ConAgra opposed the district court’s certification decision on appeal, arguing that the Ninth Circuit should join the Third Circuit and reverse certification because the plaintiff failed to provide an “administratively feasible” plan to determine ascertainability. See Byrd v. Aaron’s Inc., 784 F.3d 154, 162-63 (3d Cir. 2015); Carrera v. Bayer Corp., 727 F.3d 300, 306-08 (3d Cir. 2013) (imposing “administrative feasibility” as a prerequisite to class certification). However, Circuit Judge Michelle T. Friedland, writing for the court, sharply disagreed with ConAgra’s stance stating, “ . . . Rule 23’s enumerated criteria already address the policy concerns that have motivated some courts to adopt a separate administrative feasibility requirement, and do so without undermining the balance of interests struck by the Supreme Court, Congress, and the other contributors to the Rule.” Slip op. at 4.

Rule 23 specifies four distinct requirements that parties seeking certification must satisfy: numerosity, commonality, typicality, and adequacy. The Third Circuit previously voiced concerns, which ConAgra relied upon in its appeal, over the potential for fraudulent claims and defendant’s due process rights if administrative feasibility was not an additional pre-requisite for class certification. Slip op. 15-23. In this context, “administrative feasibility” would have meant that the plaintiffs would also be required to proffer a reliable method of identifying members of the certified class. However, Judge Friedland pointed to several means by which Rule 23 already addresses those concerns, most notably via the claims administration process, and found the enumerated list to be exhaustive. Id.
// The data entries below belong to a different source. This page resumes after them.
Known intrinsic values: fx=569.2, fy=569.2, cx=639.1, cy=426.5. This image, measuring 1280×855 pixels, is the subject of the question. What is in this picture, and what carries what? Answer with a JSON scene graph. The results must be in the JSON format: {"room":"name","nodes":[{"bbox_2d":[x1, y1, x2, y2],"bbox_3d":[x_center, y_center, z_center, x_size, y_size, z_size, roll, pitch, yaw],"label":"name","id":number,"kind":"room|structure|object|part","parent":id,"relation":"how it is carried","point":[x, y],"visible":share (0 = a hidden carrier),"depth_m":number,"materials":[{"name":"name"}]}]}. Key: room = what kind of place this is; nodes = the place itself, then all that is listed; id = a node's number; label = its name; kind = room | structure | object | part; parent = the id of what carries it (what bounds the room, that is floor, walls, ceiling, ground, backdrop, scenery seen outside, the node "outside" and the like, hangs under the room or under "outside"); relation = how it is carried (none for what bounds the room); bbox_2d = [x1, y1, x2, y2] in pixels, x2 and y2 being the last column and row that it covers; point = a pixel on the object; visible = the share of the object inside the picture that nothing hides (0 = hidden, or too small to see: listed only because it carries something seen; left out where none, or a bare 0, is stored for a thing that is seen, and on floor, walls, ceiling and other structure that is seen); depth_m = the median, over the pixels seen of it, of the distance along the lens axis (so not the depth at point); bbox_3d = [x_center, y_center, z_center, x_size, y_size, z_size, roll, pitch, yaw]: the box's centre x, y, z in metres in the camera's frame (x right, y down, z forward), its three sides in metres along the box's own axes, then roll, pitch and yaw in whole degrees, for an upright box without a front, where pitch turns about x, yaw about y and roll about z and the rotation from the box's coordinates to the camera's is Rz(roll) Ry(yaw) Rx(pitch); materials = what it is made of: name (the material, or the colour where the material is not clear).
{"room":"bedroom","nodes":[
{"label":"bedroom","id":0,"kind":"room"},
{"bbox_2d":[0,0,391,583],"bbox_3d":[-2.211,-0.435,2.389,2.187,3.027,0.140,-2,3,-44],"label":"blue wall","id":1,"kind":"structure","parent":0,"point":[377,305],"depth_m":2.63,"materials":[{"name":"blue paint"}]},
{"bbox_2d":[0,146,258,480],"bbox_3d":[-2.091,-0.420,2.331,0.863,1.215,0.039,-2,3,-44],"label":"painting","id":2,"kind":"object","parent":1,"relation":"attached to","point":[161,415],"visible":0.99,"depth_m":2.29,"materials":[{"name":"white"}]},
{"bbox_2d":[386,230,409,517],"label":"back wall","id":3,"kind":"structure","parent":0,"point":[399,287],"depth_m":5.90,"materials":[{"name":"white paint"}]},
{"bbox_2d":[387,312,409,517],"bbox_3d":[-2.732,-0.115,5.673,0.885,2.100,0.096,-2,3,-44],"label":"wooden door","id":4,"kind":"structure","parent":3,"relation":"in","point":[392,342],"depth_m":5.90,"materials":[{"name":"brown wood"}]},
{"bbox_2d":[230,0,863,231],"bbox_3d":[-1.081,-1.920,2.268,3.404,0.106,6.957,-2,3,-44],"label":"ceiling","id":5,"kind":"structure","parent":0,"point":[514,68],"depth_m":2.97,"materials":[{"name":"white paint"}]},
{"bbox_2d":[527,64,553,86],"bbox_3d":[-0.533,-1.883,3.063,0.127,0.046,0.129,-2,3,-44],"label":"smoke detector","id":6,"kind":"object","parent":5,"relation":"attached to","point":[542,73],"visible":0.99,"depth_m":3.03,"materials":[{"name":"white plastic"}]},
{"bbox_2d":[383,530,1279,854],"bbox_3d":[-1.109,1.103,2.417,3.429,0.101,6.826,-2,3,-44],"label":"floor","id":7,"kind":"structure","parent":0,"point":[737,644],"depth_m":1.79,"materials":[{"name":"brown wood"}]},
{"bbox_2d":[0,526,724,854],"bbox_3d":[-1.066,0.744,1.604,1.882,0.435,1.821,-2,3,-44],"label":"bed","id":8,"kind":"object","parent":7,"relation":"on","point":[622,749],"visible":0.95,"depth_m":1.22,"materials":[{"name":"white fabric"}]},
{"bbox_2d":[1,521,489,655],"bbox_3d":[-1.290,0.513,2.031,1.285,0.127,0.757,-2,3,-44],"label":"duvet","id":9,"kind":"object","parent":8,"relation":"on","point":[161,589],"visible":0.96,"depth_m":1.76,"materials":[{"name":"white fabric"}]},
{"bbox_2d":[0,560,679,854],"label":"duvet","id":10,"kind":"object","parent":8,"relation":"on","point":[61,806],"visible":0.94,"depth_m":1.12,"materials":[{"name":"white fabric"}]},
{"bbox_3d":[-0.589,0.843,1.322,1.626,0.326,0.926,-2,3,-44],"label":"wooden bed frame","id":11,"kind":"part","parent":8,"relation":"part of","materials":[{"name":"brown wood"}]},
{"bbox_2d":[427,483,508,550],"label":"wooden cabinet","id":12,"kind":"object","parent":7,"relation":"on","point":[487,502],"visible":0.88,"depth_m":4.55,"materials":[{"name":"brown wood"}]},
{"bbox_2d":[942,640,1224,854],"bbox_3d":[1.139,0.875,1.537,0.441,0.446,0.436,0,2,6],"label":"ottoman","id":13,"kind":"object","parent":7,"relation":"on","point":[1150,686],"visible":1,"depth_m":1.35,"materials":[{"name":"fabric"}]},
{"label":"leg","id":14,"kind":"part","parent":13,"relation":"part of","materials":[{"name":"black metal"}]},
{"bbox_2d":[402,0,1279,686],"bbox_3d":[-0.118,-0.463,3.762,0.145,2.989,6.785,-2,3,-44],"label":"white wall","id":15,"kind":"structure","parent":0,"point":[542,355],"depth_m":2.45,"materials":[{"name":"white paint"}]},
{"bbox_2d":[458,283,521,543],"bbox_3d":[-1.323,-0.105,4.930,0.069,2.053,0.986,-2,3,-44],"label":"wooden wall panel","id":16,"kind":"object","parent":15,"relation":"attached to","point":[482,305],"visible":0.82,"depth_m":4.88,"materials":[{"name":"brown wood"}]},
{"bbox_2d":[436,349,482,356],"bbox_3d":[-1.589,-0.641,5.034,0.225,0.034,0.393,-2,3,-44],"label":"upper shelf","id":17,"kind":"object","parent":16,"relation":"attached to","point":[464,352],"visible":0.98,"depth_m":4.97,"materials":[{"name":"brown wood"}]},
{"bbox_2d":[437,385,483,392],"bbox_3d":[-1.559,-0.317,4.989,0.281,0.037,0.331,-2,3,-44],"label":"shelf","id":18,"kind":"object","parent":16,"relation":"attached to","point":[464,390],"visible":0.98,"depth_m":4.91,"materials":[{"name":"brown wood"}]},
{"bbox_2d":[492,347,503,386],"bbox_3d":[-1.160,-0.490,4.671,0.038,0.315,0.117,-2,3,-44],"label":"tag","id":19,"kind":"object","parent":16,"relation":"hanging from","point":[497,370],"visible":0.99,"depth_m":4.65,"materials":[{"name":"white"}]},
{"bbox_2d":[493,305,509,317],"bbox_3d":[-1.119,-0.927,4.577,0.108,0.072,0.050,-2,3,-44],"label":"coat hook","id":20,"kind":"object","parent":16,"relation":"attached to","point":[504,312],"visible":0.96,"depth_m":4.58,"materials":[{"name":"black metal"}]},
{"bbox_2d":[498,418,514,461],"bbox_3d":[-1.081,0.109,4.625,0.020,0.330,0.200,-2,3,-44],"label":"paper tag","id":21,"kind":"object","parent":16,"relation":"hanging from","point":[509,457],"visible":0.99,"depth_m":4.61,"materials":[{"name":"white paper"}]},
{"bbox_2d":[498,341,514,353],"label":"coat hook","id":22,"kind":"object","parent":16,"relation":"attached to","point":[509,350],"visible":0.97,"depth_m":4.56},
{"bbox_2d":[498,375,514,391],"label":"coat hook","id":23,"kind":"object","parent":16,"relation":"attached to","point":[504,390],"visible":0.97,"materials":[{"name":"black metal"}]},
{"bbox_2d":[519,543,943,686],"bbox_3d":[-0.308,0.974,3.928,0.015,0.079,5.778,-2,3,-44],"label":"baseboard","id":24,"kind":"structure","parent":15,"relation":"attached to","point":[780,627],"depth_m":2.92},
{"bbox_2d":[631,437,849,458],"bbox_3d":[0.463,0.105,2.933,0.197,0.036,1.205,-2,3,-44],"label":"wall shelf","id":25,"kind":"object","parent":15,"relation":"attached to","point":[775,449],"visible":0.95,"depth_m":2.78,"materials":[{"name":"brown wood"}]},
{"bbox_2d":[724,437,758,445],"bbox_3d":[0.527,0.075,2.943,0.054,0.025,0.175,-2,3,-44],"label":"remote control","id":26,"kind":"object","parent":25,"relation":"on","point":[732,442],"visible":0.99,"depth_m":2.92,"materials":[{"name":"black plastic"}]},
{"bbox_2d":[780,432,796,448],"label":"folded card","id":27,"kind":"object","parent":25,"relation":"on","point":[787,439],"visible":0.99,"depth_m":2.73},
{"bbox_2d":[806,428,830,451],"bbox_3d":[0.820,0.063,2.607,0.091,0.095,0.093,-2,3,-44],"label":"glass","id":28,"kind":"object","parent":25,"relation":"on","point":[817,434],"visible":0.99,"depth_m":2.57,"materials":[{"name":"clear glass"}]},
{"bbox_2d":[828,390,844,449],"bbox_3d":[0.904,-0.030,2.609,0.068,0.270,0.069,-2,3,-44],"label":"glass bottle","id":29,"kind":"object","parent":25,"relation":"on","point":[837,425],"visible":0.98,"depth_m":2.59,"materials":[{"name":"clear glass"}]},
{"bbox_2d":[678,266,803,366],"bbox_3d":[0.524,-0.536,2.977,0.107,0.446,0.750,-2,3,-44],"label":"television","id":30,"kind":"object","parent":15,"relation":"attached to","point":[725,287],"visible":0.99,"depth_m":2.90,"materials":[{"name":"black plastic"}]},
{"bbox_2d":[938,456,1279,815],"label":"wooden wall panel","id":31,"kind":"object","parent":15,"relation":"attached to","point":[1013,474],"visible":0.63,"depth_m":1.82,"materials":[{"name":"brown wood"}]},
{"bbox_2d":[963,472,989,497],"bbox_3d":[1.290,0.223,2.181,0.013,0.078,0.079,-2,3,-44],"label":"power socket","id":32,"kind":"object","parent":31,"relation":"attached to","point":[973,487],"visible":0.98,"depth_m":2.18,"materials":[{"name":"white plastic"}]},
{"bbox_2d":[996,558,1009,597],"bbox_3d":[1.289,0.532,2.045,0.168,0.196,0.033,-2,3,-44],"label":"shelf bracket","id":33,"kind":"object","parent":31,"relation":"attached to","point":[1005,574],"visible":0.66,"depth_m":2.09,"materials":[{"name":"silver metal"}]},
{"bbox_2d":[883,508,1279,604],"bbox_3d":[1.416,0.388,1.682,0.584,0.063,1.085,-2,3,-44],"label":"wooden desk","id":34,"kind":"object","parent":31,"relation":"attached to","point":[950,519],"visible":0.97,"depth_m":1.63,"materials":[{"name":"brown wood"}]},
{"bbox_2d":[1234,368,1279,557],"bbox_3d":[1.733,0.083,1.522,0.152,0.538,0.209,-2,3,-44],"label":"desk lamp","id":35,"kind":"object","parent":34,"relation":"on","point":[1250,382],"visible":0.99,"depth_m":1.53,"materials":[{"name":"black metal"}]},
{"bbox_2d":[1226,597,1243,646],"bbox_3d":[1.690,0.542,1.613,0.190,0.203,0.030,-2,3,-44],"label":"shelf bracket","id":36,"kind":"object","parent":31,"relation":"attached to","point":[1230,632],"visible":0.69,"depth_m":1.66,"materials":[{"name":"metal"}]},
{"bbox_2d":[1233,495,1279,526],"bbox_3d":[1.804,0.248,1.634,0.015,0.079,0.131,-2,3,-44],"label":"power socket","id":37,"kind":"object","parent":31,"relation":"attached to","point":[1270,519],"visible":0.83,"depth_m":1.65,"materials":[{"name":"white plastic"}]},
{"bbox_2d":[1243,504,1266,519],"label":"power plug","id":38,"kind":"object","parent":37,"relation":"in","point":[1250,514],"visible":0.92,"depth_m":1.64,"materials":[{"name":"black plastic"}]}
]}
In March, the Ninth Circuit agreed to postpone making official its decision to stay issuance of the mandate in light of ConAgra’s request for Supreme Court review. The ConAgra decision further serves to defend and strengthen the role that class actions play in today’s jurisprudence, as Judge Friedland consistently expressed that small dollar consumer class actions exemplify the necessity of class actions and that imposing additional hurdles on consumers is inconsistent with the legislative intent of Rule 23.